それぞれの治療を行った結果、一度低下したPSA値が再び上昇してきた状態です。PSA値の上昇が再発の最初の兆候であるため、治療後は定期的にPSA値を測定し、その推移を確認します。通常、PSA再発が認められなければ、臨床的な再発もないため、それ以上の画像診断を行うことは不要と考えられています。PSA再発に定義は、治療法によりことなり、放射線治療(PSA>2.0ng/ml)、内分泌治療(PSA>2.0ng/ml)、手術療法(PSA>0.2ng/ml)と考えられています。

臨床的再発

治療後に明らかな局所再発や遠隔転移が出現した状態であり、もしくは治療後落ち着いていた病巣の増大や悪化、新病変の出現が認められた状態です。

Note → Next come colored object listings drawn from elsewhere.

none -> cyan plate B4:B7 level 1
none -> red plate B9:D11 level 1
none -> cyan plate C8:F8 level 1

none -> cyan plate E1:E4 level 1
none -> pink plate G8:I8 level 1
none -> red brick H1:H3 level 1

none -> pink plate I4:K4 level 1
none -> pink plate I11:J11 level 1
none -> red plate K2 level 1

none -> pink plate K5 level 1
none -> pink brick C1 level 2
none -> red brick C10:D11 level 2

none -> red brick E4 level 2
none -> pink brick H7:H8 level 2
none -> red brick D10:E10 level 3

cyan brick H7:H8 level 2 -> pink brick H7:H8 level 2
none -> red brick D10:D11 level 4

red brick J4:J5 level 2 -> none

去勢抵抗性前立腺がんとなったのちには、CT、骨シンチグラフィーを定期的に行います。通常、PSA再発が先行して起こり、それに続いて臨床的再発を認めます。その状況に応じて様々な治療が選択されます。

治癒率、生存率

前立腺がんの予後も、他のがんと同様に病期が進行するほど予後は悪くなります。また全身状態や年齢、がんの悪性度、さらに選択された治療法によっても左右されますが、全体的には前立腺がんは進行が遅いため、治療成績は比較的良好です。

当センターにおいて過去13年間で、T1~3N0M0に行った手術症例の5年生存率は98.7%で、5年PSA非再発率(PSA再発しない確率)は69.0%です。

外照射(IMRT)の10年生存率は91%で、10年PSA非再発率は82%です。遠隔転移のある前立腺がんは、転移のない前立腺がんと比較して予後不良であり、5年生存率は30-40%程度といわれています。

最近の手術手技の向上、放射線治療の進歩、薬剤の開発に伴い、今後治療成績の更なる向上が期待されています。